- [INSTRUCTION]: Return every line of the entries below that contains the word "дочь".

- [RECORDS SUPPLIED]:
- Opening Delimiter -

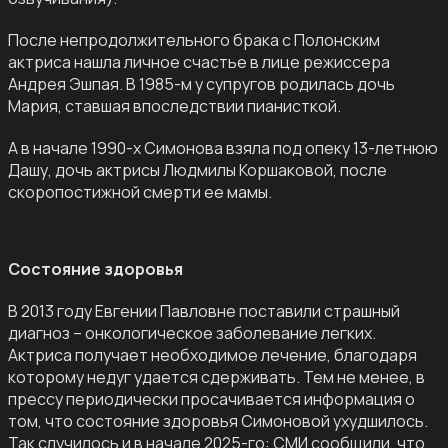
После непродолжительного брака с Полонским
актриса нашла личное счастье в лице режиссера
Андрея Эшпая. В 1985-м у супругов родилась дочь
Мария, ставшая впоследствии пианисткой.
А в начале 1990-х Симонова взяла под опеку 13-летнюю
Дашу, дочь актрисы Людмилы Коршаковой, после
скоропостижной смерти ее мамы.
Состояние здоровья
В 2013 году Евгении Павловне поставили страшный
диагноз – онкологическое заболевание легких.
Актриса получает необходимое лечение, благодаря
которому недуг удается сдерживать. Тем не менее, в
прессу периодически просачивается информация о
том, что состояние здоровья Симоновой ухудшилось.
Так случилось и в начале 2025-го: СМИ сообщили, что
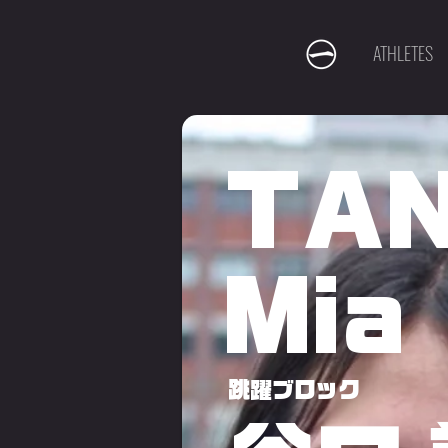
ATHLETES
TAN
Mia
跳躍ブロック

- Closing Delimiter -

- [ANSWER BOX]:
Андрея Эшпая. В 1985-м у супругов родилась дочь
Дашу, дочь актрисы Людмилы Коршаковой, после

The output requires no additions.